# Pachal's Beverages - Yorkton Saskatchewan acl bottle



## RCO (Apr 26, 2019)

found this at the Toronto bottle show , a table had a couple bottles for a $1 each . they had this one and had seen it online before so figured it might be worth picking up at that price . 


its for Pachal's Beverages - Yorkton Saskatchewan , contents 6 1/2 oz , bottle made by dominion glass , seem to have been the main bottler in that city , likely 50's era 

back says " ask for Pachal's and taste the difference "


----------



## CanadianBottles (Apr 26, 2019)

I'd have picked that one up too at that price!  The bottle itself is unusual, have you ever seen that design used by any other bottler?


----------



## RCO (Apr 26, 2019)

no I haven't seen this style used by other bottlers but the same bottler also has this bottle , black and white label on a similar bottle


----------



## Canadacan (May 2, 2019)

Pachal's has been around since at least the early 1920's, I have a straight side bottle from that company, and the bottle you posted above comes in green glass with a red and white label.


----------



## RCO (May 2, 2019)

Canadacan said:


> Pachal's has been around since at least the early 1920's, I have a straight side bottle from that company, and the bottle you posted above comes in green glass with a red and white label.




I knew there were some older Yorkton bottles , never seen this design of bottle in green though


----------



## RCO (May 24, 2019)

just noticed there is one of the green versions on ebay for $65 Canadian , not sure I've seen this one before 




https://www.ebay.ca/itm/PACHAL-S-BE...309500?hash=item3b2edd0e3c:g:AiIAAOSwPtJcpq5k


----------



## teamballsout (May 24, 2019)

early PACHAL’S soda tray and a later bottle shape from them. The green bottle with the red and the white is the least common of the three but are all decently easy to come by around Yorkton.$5 dollar bottles around that area the early stuff from that company seems to be harder to come by tho like advertising,openers,caps etc. Also have not seen another bottler use that design in Sask. but them.


----------



## Canadacan (May 24, 2019)

Great tray!


----------



## CanadianBottles (May 25, 2019)

Yeah that tray is fantastic!  Looks like it has some serious age to it, any idea when the company was founded?


----------



## teamballsout (May 25, 2019)

Thanks! Had to make a little road trip to Yorkton to pick it up actually. The first PACHAL’S plant opened in 1912 thinking the tray is from before 1930 a few other early bottlers used the same tray design around Sask.


----------



## CanadianBottles (May 25, 2019)

I think it's before 1930 as well.  The font looks like something from the 1910s or 20s.


----------



## SKjugcollector (Mar 28, 2020)

Here is a picture of some of the Pachal's    Would really like to get the short green bottle with red and white ACL


----------



## Jazepeters (Jun 12, 2020)

I figured I would ad mine here. Also have bottle opener.


----------



## Jazepeters (Jun 12, 2020)

Jazepeters said:


> I figured I would ad mine here. Also have bottle opener.

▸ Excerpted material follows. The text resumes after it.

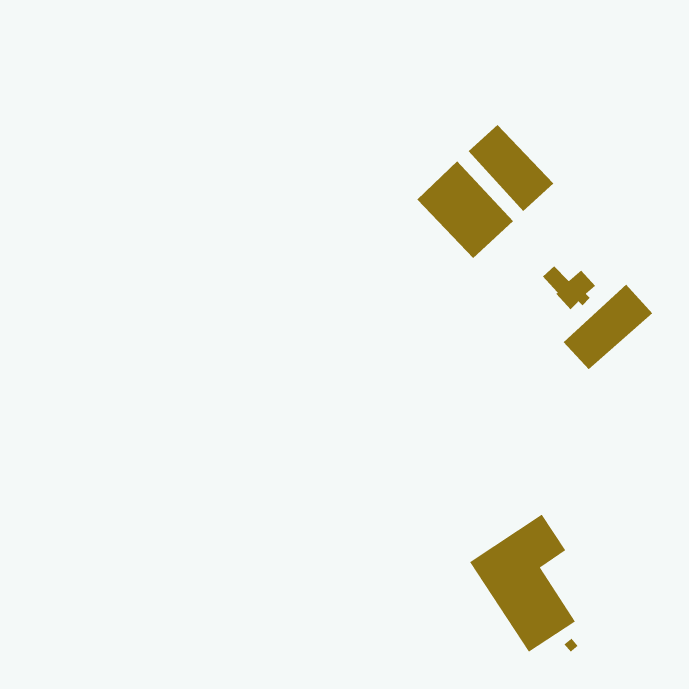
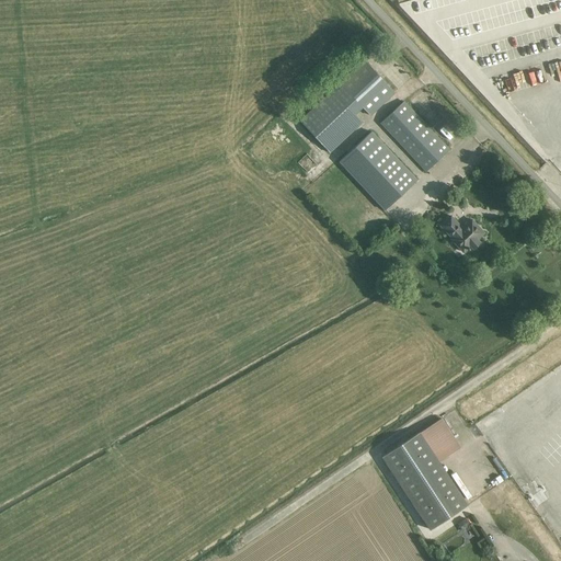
building: none -> [299,59,396,153]
building: [563,284,653,370] -> none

The full ones are Ginger ale and Grape.


----------



## SKjugcollector (Jun 12, 2020)

Nice collection Of Pachal's. You wouldn't have an extra green one to sell or trade?
Do you collect a range of bottles or do you specialize in a certain field. I collect only Sask. bottlers.


----------



## Jazepeters (Jun 16, 2020)

This is Jason you visited the other day. I just joined the group.


----------



## ROBBYBOBBY64 (Jun 16, 2020)

Jazepeters said:


> I figured I would ad mine here. Also have bottle opener.

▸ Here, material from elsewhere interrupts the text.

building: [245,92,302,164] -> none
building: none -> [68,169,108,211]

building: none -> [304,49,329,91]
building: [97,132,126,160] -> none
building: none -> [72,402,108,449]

The Embossed Pachal's on the left is PBW embossing on the bottom, Point Bottling Works? Pachal's bottling works?
ROBBYBOBBY64.


----------



## teamballsout (Jun 16, 2020)

Hey ROBBYBOBBY64 I do believe it stands for Pioneer bottling works! That’s who bottled Pachal’s as seen on my serving tray on the previous page here is a picture of the bottom of one of mine. Consumers glass out of Montreal Quebec is who produced the bottle.


----------



## ROBBYBOBBY64 (Jun 17, 2020)

teamballsout said:


> Hey ROBBYBOBBY64 I do believe it stands for Pioneer bottling works! That’s who bottled Pachal’s as seen on my serving tray on the previous page here is a picture of the bottom of one of mine. Consumers glass out of Montreal Quebec is who produced the bottle.View attachment 208798


Oh yeah you are in Canada. I should have known. Point is in Pennsylvania.  Thanks for the reply. Great bottles. I am quite fond of the embossed ones. 
ROBBYBOBBY64.


----------



## Jazepeters (Jun 17, 2020)

ROBBYBOBBY64 said:


> The Embossed Pachal's on the left is PBW embossing on the bottom, Point Bottling Works? Pachal's bottling works?
> ROBBYBOBBY64.


That's interesting.  I would have assumed Pachals.


----------



## ROBBYBOBBY64 (Jun 18, 2020)

Beautiful tray. I now do see the pioneer name big and bold. If it had teeth it would have bit me!
ROBBYBOBBY64.


----------